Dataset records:
*** Block opens ***

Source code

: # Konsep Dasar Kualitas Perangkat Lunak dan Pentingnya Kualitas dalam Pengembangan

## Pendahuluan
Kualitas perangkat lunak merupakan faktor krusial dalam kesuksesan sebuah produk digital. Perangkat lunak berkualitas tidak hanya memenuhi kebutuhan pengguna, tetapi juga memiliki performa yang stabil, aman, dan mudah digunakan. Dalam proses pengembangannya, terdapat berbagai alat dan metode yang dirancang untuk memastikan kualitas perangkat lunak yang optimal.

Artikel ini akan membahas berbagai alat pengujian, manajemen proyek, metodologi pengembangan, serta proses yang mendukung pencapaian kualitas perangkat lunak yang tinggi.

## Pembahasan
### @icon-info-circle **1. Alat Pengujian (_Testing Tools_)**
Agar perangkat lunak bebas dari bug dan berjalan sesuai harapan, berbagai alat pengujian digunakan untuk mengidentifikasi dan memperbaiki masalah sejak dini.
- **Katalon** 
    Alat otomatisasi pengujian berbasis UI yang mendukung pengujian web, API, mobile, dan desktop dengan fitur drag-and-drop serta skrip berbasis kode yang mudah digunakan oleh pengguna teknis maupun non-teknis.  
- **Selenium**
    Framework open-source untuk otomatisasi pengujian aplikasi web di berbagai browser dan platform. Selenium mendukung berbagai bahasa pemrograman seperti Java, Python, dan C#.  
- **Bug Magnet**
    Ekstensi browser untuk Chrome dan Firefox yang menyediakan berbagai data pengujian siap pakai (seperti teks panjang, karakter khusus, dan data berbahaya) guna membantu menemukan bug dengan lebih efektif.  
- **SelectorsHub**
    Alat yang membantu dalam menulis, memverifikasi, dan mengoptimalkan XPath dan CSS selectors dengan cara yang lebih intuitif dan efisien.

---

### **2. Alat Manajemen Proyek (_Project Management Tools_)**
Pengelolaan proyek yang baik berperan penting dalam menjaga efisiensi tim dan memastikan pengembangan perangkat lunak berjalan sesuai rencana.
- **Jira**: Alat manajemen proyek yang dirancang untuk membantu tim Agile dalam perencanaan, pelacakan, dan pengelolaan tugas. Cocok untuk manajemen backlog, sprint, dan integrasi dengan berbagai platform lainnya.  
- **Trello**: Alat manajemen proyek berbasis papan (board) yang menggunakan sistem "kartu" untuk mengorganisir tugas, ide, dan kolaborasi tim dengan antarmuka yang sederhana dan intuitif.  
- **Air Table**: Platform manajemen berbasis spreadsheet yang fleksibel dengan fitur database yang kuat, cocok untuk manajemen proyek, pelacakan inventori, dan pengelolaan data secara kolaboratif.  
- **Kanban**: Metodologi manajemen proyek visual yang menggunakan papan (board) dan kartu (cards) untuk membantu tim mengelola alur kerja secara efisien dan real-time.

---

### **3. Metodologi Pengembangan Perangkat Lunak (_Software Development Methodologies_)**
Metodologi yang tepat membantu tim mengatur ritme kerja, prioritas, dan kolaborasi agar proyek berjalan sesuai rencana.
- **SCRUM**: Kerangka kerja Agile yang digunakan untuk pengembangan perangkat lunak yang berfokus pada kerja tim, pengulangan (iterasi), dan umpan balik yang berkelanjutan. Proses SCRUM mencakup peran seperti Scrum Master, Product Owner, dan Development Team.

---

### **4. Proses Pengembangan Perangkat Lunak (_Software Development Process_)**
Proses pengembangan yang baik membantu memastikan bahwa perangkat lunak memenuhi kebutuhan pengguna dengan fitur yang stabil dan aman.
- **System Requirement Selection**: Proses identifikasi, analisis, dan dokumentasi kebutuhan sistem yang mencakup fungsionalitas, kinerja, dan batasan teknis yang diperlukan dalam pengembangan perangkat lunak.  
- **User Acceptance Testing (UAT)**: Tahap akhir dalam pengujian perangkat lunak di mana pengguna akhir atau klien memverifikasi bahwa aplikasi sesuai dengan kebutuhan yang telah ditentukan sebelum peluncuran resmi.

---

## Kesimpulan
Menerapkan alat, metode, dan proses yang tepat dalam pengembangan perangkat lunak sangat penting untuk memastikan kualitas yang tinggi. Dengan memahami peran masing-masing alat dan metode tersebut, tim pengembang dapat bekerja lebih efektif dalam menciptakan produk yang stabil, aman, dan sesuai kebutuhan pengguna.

*** Block closes ***

▶ [Your objective]: Format every line of the records above as a numbered list, omitting the blank lines.

▶ [Solution to this exercise]:
1. Source code
2. : # Konsep Dasar Kualitas Perangkat Lunak dan Pentingnya Kualitas dalam Pengembangan
3. ## Pendahuluan
4. Kualitas perangkat lunak merupakan faktor krusial dalam kesuksesan sebuah produk digital. Perangkat lunak berkualitas tidak hanya memenuhi kebutuhan pengguna, tetapi juga memiliki performa yang stabil, aman, dan mudah digunakan. Dalam proses pengembangannya, terdapat berbagai alat dan metode yang dirancang untuk memastikan kualitas perangkat lunak yang optimal.
5. Artikel ini akan membahas berbagai alat pengujian, manajemen proyek, metodologi pengembangan, serta proses yang mendukung pencapaian kualitas perangkat lunak yang tinggi.
6. ## Pembahasan
7. ### @icon-info-circle **1. Alat Pengujian (_Testing Tools_)**
8. Agar perangkat lunak bebas dari bug dan berjalan sesuai harapan, berbagai alat pengujian digunakan untuk mengidentifikasi dan memperbaiki masalah sejak dini.
9. - **Katalon** 
10.     Alat otomatisasi pengujian berbasis UI yang mendukung pengujian web, API, mobile, dan desktop dengan fitur drag-and-drop serta skrip berbasis kode yang mudah digunakan oleh pengguna teknis maupun non-teknis.  
11. - **Selenium**
12.     Framework open-source untuk otomatisasi pengujian aplikasi web di berbagai browser dan platform. Selenium mendukung berbagai bahasa pemrograman seperti Java, Python, dan C#.  
13. - **Bug Magnet**
14.     Ekstensi browser untuk Chrome dan Firefox yang menyediakan berbagai data pengujian siap pakai (seperti teks panjang, karakter khusus, dan data berbahaya) guna membantu menemukan bug dengan lebih efektif.  
15. - **SelectorsHub**
16.     Alat yang membantu dalam menulis, memverifikasi, dan mengoptimalkan XPath dan CSS selectors dengan cara yang lebih intuitif dan efisien.
17. ---
18. ### **2. Alat Manajemen Proyek (_Project Management Tools_)**
19. Pengelolaan proyek yang baik berperan penting dalam menjaga efisiensi tim dan memastikan pengembangan perangkat lunak berjalan sesuai rencana.
20. - **Jira**: Alat manajemen proyek yang dirancang untuk membantu tim Agile dalam perencanaan, pelacakan, dan pengelolaan tugas. Cocok untuk manajemen backlog, sprint, dan integrasi dengan berbagai platform lainnya.  
21. - **Trello**: Alat manajemen proyek berbasis papan (board) yang menggunakan sistem "kartu" untuk mengorganisir tugas, ide, dan kolaborasi tim dengan antarmuka yang sederhana dan intuitif.  
22. - **Air Table**: Platform manajemen berbasis spreadsheet yang fleksibel dengan fitur database yang kuat, cocok untuk manajemen proyek, pelacakan inventori, dan pengelolaan data secara kolaboratif.  
23. - **Kanban**: Metodologi manajemen proyek visual yang menggunakan papan (board) dan kartu (cards) untuk membantu tim mengelola alur kerja secara efisien dan real-time.
24. ---
25. ### **3. Metodologi Pengembangan Perangkat Lunak (_Software Development Methodologies_)**
26. Metodologi yang tepat membantu tim mengatur ritme kerja, prioritas, dan kolaborasi agar proyek berjalan sesuai rencana.
27. - **SCRUM**: Kerangka kerja Agile yang digunakan untuk pengembangan perangkat lunak yang berfokus pada kerja tim, pengulangan (iterasi), dan umpan balik yang berkelanjutan. Proses SCRUM mencakup peran seperti Scrum Master, Product Owner, dan Development Team.
28. ---
29. ### **4. Proses Pengembangan Perangkat Lunak (_Software Development Process_)**
30. Proses pengembangan yang baik membantu memastikan bahwa perangkat lunak memenuhi kebutuhan pengguna dengan fitur yang stabil dan aman.
31. - **System Requirement Selection**: Proses identifikasi, analisis, dan dokumentasi kebutuhan sistem yang mencakup fungsionalitas, kinerja, dan batasan teknis yang diperlukan dalam pengembangan perangkat lunak.  
32. - **User Acceptance Testing (UAT)**: Tahap akhir dalam pengujian perangkat lunak di mana pengguna akhir atau klien memverifikasi bahwa aplikasi sesuai dengan kebutuhan yang telah ditentukan sebelum peluncuran resmi.
33. ---
34. ## Kesimpulan
35. Menerapkan alat, metode, dan proses yang tepat dalam pengembangan perangkat lunak sangat penting untuk memastikan kualitas yang tinggi. Dengan memahami peran masing-masing alat dan metode tersebut, tim pengembang dapat bekerja lebih efektif dalam menciptakan produk yang stabil, aman, dan sesuai kebutuhan pengguna.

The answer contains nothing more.